**TASK DIRECTIONS**. This exercise needs the complete data reproduced exactly.

──────────

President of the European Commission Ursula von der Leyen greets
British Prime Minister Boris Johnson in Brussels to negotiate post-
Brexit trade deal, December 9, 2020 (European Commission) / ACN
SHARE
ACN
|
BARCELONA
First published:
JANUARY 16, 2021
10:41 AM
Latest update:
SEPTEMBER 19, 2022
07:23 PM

──────────

**RESPONSE TO THIS TASK**.
President of the European Commission Ursula von der Leyen greets
British Prime Minister Boris Johnson in Brussels to negotiate post-
Brexit trade deal, December 9, 2020 (European Commission) / ACN
SHARE
ACN
|
BARCELONA
First published:
JANUARY 16, 2021
10:41 AM
Latest update:
SEPTEMBER 19, 2022
07:23 PM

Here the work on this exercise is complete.